The Gallery

Textile Arts Factory is an exhibition space in Thessaloniki, Greece housing textile art in all its possible forms. The outlet of a former weaving factory was remodeled to an elegant gallery space showcasing the works of national, regional and international textile artists. Moreover, the gallery serves as a supportive platform to promote educational workshops, master classes, performances and art shows. We also intend to move the exhibitions beyond the gallery’s confines to multiple private and public venues in order to introduce the public to various original textile artworks. Textile Arts Factory was created by independent curators and textile artists.

The history of the space
The weaving factory in Neapoli, Thessaloniki was founded in 1955 by Damian Asaroglou, who underwent a four years’ period of apprenticeship at a major weaving factory and became a cotton weaver at the age of 26. He started his own weaving business in 1925 establishing a small weaving mill in a two-storey building. He and his wife, Euphegenia, commenced weaving on two wooden handlooms. They worked very hard to increase their textile production. Later, the original looms were replaced by three sulzer looms and textile machinery, such as cops winder made by the Wuppertal company Hacoba, spinning machine, and warping mill. In the factory courtyard machines for bleaching and dyeing the cotton hank yarn were installed. After 30 years of operation, the old building was demolished and a new building was constructed. The owners maintained the motorized looms, as, according to their philosophy, the looms could clearly perceive the traditional style of the woven products.

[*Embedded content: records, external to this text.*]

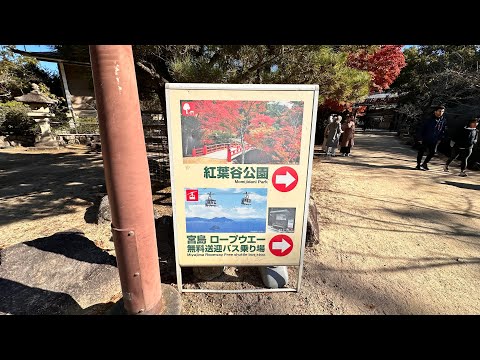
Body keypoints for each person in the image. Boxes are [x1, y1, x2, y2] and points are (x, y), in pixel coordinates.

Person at [415, 105, 447, 170]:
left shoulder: (443, 120)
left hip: (434, 139)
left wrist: (440, 138)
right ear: (435, 111)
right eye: (439, 111)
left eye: (442, 111)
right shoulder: (428, 119)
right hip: (425, 138)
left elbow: (442, 130)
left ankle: (424, 163)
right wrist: (419, 138)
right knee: (421, 152)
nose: (441, 113)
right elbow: (421, 128)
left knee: (433, 152)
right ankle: (418, 165)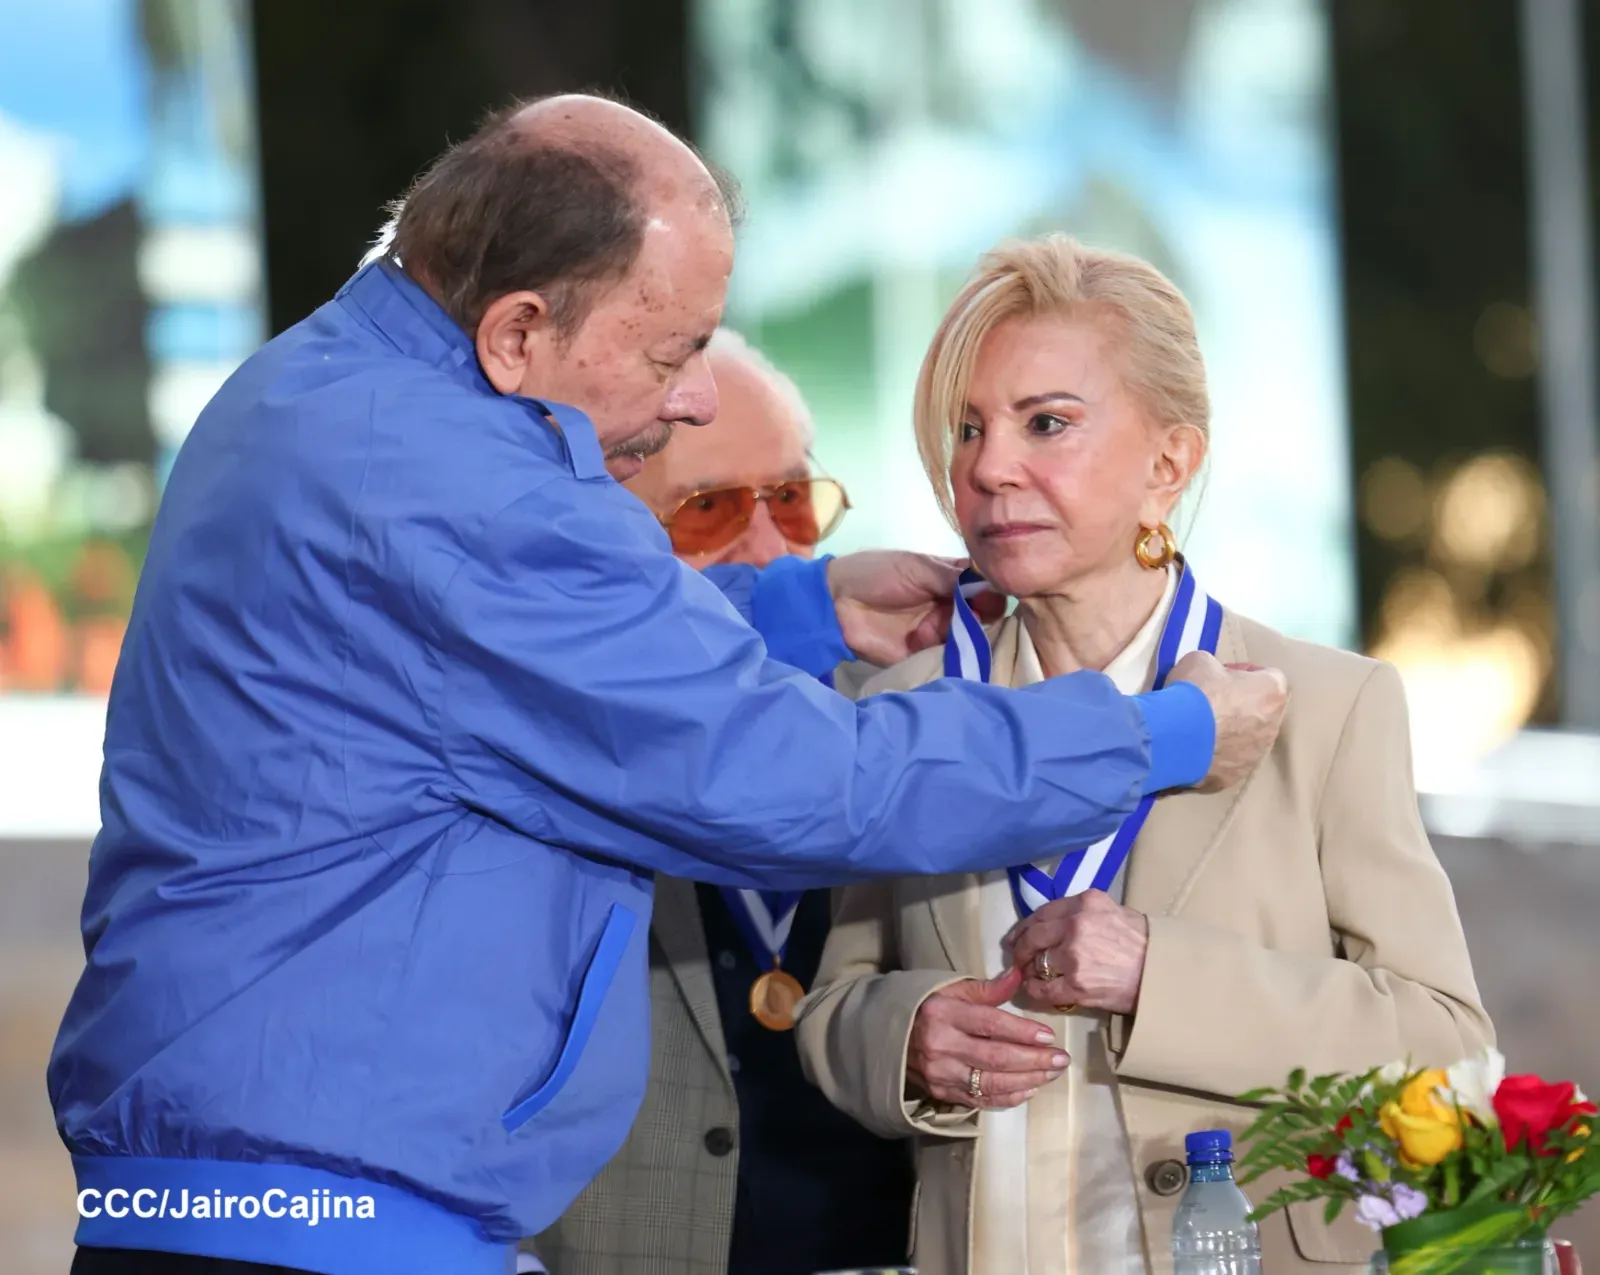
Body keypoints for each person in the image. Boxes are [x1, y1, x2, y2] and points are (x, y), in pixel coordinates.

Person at [50, 98, 1288, 1275]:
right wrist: (1157, 733)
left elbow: (473, 663)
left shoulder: (323, 393)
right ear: (518, 332)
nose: (694, 394)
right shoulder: (464, 485)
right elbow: (803, 781)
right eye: (674, 349)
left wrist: (792, 607)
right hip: (324, 1219)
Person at [795, 234, 1493, 1275]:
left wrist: (1157, 976)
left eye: (1048, 424)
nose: (987, 467)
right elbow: (834, 1007)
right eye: (968, 428)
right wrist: (905, 1037)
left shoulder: (1332, 706)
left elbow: (1445, 1047)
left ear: (1169, 463)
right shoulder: (902, 707)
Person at [529, 329, 911, 1275]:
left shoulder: (920, 720)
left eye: (792, 497)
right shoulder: (538, 741)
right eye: (709, 512)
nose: (775, 550)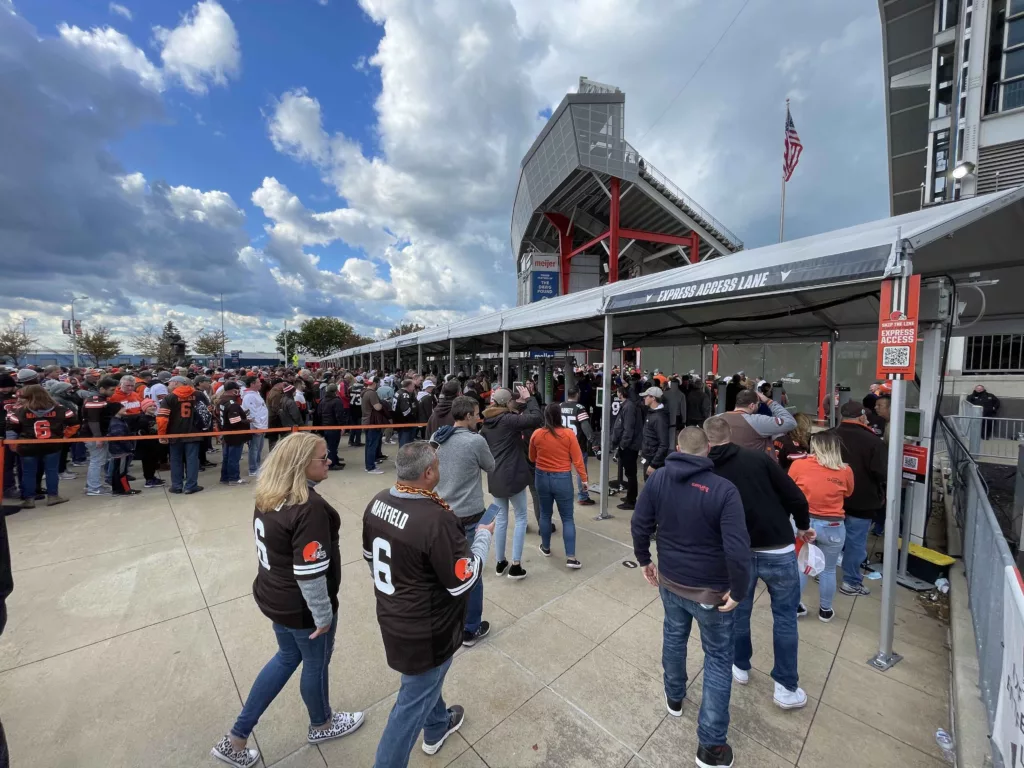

The old weaving factory now converted into an exhibition space dedicated to all forms of textile arts
The company after 50 years of continuous operation was continued by the daughter of the owners for only 5 years until the factory was finally closed in 2010.The company produced popular traditional textile products mainly made of cotton, such as curtain fabrics, sheet fabrics, toweling fabric, and traditional Greek dance costumes’ waistbands. Today the looms and the textile machinery are still in site which is open to public visits.